━━━━━ Selection

Work and Retirement

Policy Backgrounders | Social Security

No. 162
Friday, November 03, 2006
by Liqun Liu and Andrew J. Rettenmaier


Updating Benefit Adjustments

If the normal and early retirement ages rise with increases in life expectancy, the age-specific adjustments in the Social Security benefit formula must also change to maintain the program's actuarial fairness.

"Adjustments to early and delayed retirement benefits could keep Social Security actuarially fair."

Benefits are actuarially fair, or equal, if they provide similar expected lifetime benefits regardless of the age at which workers start claiming them.22 The following discussion outlines changes already taking place under current law, which provides a model for how future benefit adjustments could be structured to keep pace with the new normal and early retirement ages discussed in the previous section.

Benefit Changes under Current Law. Beyond the normal retirement age, benefits are increased for every year an individual delays claiming Social Security. Payments are reduced for individuals who claim benefits before reaching normal retirement age. For example, if people who turn 62 this year start claiming benefits on their 62nd birthday, they will receive a monthly check equal to 75 percent of their full benefits.23 If they wait until age 66, they will receive the full 100 percent of their benefits. And if they wait until 70 (or later) to claim benefits, they will receive 132 percent of their full benefits - a 32 percent bonus.24

There is disagreement about whether the current rates at which Social Security benefits are reduced or enhanced are actuarially fair.25 If the adjustments yield lower expected lifetime benefits for delaying retirement, they may encourage retirees to claim benefits early, and if they yield higher expected lifetime benefits for delaying retirement, they may encourage workers to work beyond the normal retirement age.

━━━━━━━━━━
━━━━━ Listed entries

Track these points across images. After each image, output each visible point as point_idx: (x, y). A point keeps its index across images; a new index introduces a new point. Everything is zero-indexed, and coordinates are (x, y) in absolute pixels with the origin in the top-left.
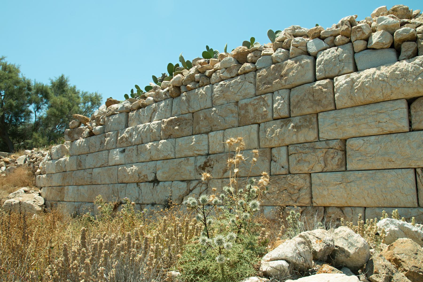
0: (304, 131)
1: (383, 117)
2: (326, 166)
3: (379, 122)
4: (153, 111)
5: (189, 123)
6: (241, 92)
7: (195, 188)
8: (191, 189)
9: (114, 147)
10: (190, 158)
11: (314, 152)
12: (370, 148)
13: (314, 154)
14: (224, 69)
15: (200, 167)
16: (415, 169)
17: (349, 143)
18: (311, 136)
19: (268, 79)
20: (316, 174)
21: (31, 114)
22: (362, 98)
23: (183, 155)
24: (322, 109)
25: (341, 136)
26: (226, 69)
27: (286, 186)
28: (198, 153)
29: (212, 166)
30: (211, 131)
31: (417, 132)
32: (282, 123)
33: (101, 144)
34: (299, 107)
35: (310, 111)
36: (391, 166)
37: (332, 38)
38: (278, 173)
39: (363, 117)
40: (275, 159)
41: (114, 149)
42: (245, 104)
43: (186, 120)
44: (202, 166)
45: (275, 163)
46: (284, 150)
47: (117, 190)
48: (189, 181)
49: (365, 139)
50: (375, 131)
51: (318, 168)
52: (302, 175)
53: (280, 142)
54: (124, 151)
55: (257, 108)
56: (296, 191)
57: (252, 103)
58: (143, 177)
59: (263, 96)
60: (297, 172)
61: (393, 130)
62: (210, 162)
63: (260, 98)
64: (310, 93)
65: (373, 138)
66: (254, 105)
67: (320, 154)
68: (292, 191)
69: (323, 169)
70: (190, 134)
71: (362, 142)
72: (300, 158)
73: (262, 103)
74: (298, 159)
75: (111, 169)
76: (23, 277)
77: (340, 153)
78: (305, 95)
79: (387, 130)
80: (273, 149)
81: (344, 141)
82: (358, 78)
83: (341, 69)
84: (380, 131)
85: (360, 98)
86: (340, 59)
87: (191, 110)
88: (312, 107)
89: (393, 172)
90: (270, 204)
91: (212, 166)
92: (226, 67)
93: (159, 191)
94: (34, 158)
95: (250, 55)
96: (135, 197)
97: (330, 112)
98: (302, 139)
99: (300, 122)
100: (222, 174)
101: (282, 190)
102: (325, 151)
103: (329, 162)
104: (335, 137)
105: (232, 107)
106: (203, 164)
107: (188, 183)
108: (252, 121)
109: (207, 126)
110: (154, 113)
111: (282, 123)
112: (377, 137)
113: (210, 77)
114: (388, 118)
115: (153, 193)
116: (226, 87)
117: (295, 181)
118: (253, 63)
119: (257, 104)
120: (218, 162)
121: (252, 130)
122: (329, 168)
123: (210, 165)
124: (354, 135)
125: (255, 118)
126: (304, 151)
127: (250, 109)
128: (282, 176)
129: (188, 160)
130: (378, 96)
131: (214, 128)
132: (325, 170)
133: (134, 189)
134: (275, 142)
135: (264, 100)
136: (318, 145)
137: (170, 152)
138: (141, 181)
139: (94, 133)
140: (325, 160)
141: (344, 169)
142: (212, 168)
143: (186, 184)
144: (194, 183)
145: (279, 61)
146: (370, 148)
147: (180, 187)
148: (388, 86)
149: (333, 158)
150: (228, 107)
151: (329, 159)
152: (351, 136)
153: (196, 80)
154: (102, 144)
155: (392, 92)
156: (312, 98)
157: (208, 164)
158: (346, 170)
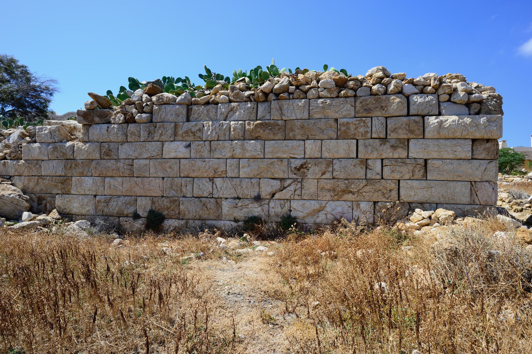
0: (400, 150)
1: (459, 149)
2: (413, 176)
3: (455, 151)
4: (230, 110)
5: (282, 129)
6: (342, 112)
7: (289, 185)
8: (285, 186)
9: (172, 139)
10: (284, 160)
11: (406, 165)
12: (446, 167)
13: (406, 167)
14: (323, 89)
15: (295, 168)
16: (471, 182)
17: (429, 162)
18: (404, 154)
19: (369, 106)
20: (405, 181)
21: (237, 73)
22: (447, 134)
23: (275, 156)
24: (415, 137)
25: (425, 158)
26: (325, 89)
27: (380, 188)
28: (292, 156)
29: (308, 168)
30: (308, 139)
31: (475, 160)
32: (381, 142)
33: (149, 134)
34: (396, 132)
35: (405, 137)
36: (459, 179)
37: (422, 87)
38: (373, 178)
39: (445, 147)
40: (371, 168)
41: (172, 141)
42: (347, 122)
43: (279, 125)
44: (298, 167)
45: (370, 171)
46: (379, 163)
47: (180, 184)
48: (282, 180)
49: (443, 161)
50: (451, 156)
51: (407, 176)
52: (394, 181)
53: (378, 156)
54: (189, 146)
55: (357, 128)
56: (389, 192)
57: (354, 123)
58: (220, 173)
59: (364, 119)
60: (390, 178)
61: (463, 157)
62: (306, 165)
63: (360, 120)
64: (406, 124)
65: (448, 161)
66: (355, 125)
67: (410, 167)
68: (385, 191)
69: (410, 178)
70: (216, 139)
71: (441, 162)
72: (394, 169)
73: (362, 124)
74: (392, 169)
75: (168, 162)
76: (51, 276)
77: (424, 168)
78: (402, 125)
79: (458, 157)
80: (368, 160)
81: (426, 161)
82: (446, 121)
83: (430, 111)
84: (454, 157)
85: (444, 134)
86: (430, 104)
87: (284, 118)
88: (407, 134)
89: (460, 183)
90: (365, 200)
91: (308, 168)
92: (325, 87)
93: (244, 187)
94: (75, 135)
95: (351, 83)
96: (208, 191)
97: (419, 140)
98: (396, 156)
99: (396, 143)
100: (320, 175)
101: (377, 190)
102: (414, 165)
103: (416, 173)
104: (421, 157)
105: (332, 122)
106: (299, 165)
107: (281, 181)
108: (352, 137)
109: (304, 134)
110: (231, 113)
111: (381, 142)
112: (451, 161)
113: (306, 92)
114: (461, 149)
115: (237, 188)
116: (328, 105)
117: (388, 185)
118: (355, 91)
119: (358, 124)
120: (318, 166)
121: (352, 143)
122: (415, 177)
123: (306, 167)
124: (436, 157)
125: (355, 135)
126: (399, 164)
127: (352, 127)
128: (377, 180)
129: (282, 161)
130: (458, 135)
131: (310, 137)
132: (412, 178)
133: (207, 184)
134: (374, 155)
135: (364, 122)
136: (408, 161)
137: (260, 153)
138: (217, 176)
139: (136, 120)
140: (413, 172)
141: (425, 179)
142: (308, 169)
143: (279, 182)
144: (288, 182)
145: (380, 94)
146: (446, 167)
147: (272, 184)
148: (467, 130)
149: (419, 171)
150: (328, 121)
151: (417, 171)
152: (434, 158)
153: (290, 91)
154: (151, 134)
155: (468, 134)
156: (408, 128)
157: (304, 166)
158: (426, 179)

━━━━━━━━━━

→ Required task 1: Return everything in the Social Security benefit adjustments passage from "Benefits are actuarially" down to "the previous section.", copied word for word.
→ Required task 2: According to the Social Security benefit adjustments passage, what share of full benefits does a person who turns 62 this year receive by claiming on the 62nd birthday?
→ Required task 3:
For each statement, say whether it agrees with the Social Security benefit adjustments passage, and quote the words that decide it.
(a) A person who waits until age 66 to claim receives the full benefit.
(b) Claiming before the normal retirement age raises the payments.
(c) Everyone agrees that the current adjustment rates are actuarially fair.

→ Written reply 1:
Benefits are actuarially fair, or equal, if they provide similar expected lifetime benefits regardless of the age at which workers start claiming them.22 The following discussion outlines changes already taking place under current law, which provides a model for how future benefit adjustments could be structured to keep pace with the new normal and early retirement ages discussed in the previous section.

→ Written reply 2: They receive a monthly check equal to 75 percent of their full benefits.

→ Written reply 3:
(a) Yes: "If they wait until age 66, they will receive the full 100 percent of their benefits."
(b) No: "Payments are reduced for individuals who claim benefits before reaching normal retirement age."
(c) No: "There is disagreement about whether the current rates at which Social Security benefits are reduced or enhanced are actuarially fair."